Kontakty między szkołami odbywają się na wielu płaszczyznach. Jedną z nich
jest organizowana co roku zbiórka darów z okazji Świąt Bożego Narodzenia
dla polskich rodzin w Baranowiczach. Uczestniczymy także w akcji „Znicz”,
pamiętając o polskich grobach na Kresach.
W celu
bliższego poznania już dwukrotnie były organizowane wyjazdy rodziców,
nauczycieli i uczniów naszej szkoły do Baranowicz. Dzięki
bezpośrednim kontaktom zostały nawiązane bardzo bliskie i serdeczne więzi
między rodzinami. Wyjazdy są także, doskonałą okazją do poznania
przeszłości dawnych ziem polskich na Wschodzie. Odwiedziliśmy takie
miejsca jak: Brześć, Nowogródek, Zaosie, Świteź, Mir, Nieśwież, Hruszówka,
Skoki związane z wybitnymi Polakami - A. Mickiewiczem, T. Rejtanem, T.
Kosciuszką,
K. Krahelską, J. U. Niemcewiczem.
Uczniowie, nauczyciele
i rodzice podczas wyjazdu na Kresy
Inną formą
kontaktów jest wzajemny udział w uroczystościach szkolnych. Takim
wydarzeniem było np. nadanie Szkole Polskiej w Baranowiczach 10 maja
2003r. imienia Tadeusza Rejtana i ufundowanie Sztandaru. Za sprawą grupy
nauczycieli zostały zebrane i przekazane środ ki
pieniężne na Sztandar. Pani Ewa Bielińska – nauczycielka plastyki wykonała
portret Tadeusza Rejtana, patrona szkoły, który widnieje na Sztandarze. Delegacja naszej szkoły uczestniczyła w podniosłych uroczystościach
związanych z tym wydarzeniem. Podczas I Międzynarodowej Konferencji
Naukowej poświęconej słynnym Polakom z Polesia p .Zdzisława Świętochowska wygłosiła referat przybliżający życie i postać
Tadeusza Rejtana.
Uwieńczeniem
szerokiej działalności, było podpisanie 26 maja 2002 roku w Szkole
Podstawowej nr 10 im. Księżnej Aleksandry Ogińskiej Umowy o współpracy
Społecznej Szkoły Polskiej w Baranowiczach ze Szkołą Podstawową nr 10 w
Siedlcach w ramach „Szkół patronackich”.
Pomoc świadczona naszym
Rodakom na Wschodzie jest możliwa dzięki rozumieniu ich potrzeb i
niesieniu bardzo różnorodnej pomocy przez wiele osób reprezentujących
różne środowiska naszego miasta. Na szczególne słowa uznania
i podziękowania zasługują Rodziny, które z ogromną gościnnością i
życzliwością przyjmują do swoich domów dzieci z Baranowicz. Na
wyszczególnienie zasługują ci z Państwa, którzy od kilku lat przyjmują te
same dzieci, jak swoje oraz świadczą pomoc rzeczową i materialną. Są to:
p. Ewa Aftyka
pp. Ewa i Karol
Choromańscy
pp. Wiesława i Leszek
Czyrkowie
pp. Dorota i Andrzej
Gawrylukowie
pp. Małgorzata i Wojciech
Izdebscy
pp. Wiesława i Zdzisław
Szczygielscy
pp. Renata i Dariusz
Wojcieszukowie
pp. Iwona i Artur
Wojcieszukowie
pp. Małgorzata i Andrzej
Zdanowscy
pp. Jolanta i Piotr Ziemińscy
Realizacja programu między szkołami jest wspierana przez „Stowarzyszenie
Wspólnota Polska” oddział w Siedlcach, reprezentowane przez Prezesa – p.
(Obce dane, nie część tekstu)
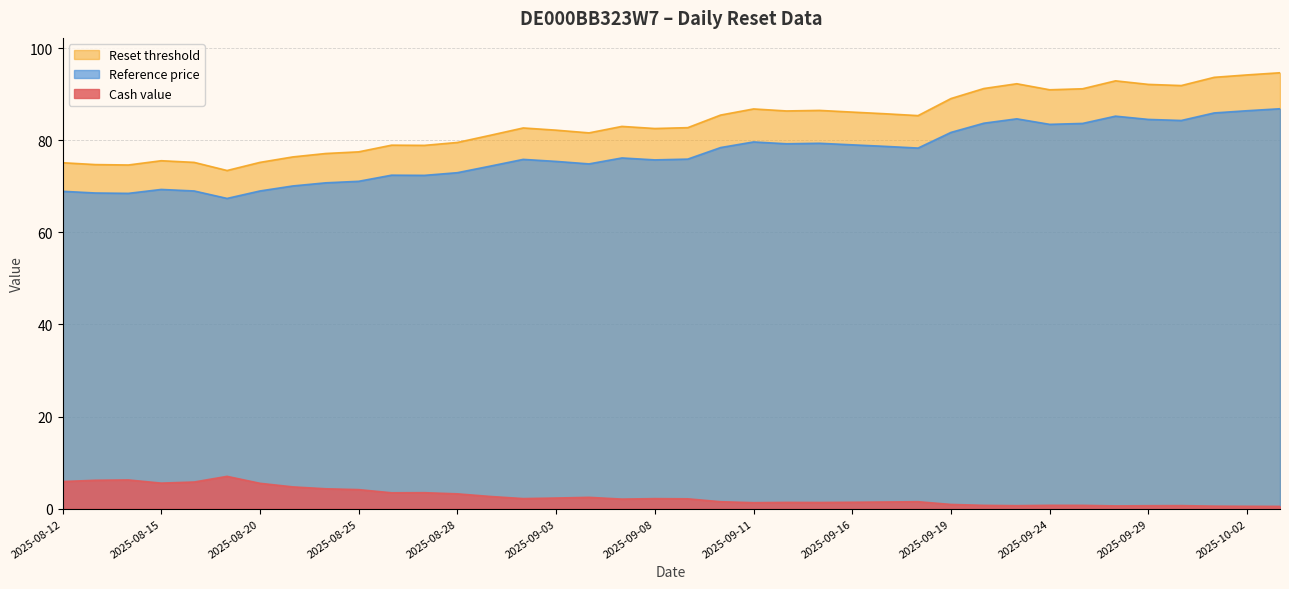

Between 2025-09-03 and 2025-08-20, which is larger?

2025-08-20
Jerzego Myszkowskiego i Dyrektor - p. Jacka Grabińskiego.
Wśród
przyjaciół świadczących różnorodną pomoc poczesne miejsce zajmuje
„Tygodnik Siedlecki”. Redaktor naczelny p. Krzysztof Harasimiuk
i p. Bożena Luczewska – Matejek pomagają w corocznej zbiórce darów z
okazji Świąt Bożego Narodzenia. W redakcji „Tygodnika Siedleckiego” jest
składana i drukowana lokalna gazeta „Polskie Słowo z Baranowicz”.
O przyjaźni i
więzach łączących nie tylko nasze szkoły ale i miasta, p. Elżbieta Dołęga
– Wrzosek w jednym z wywiadów powiedziała:
„Wy
też jesteście kresowiakami i macie zupełnie inne dusze niż gdzie indziej.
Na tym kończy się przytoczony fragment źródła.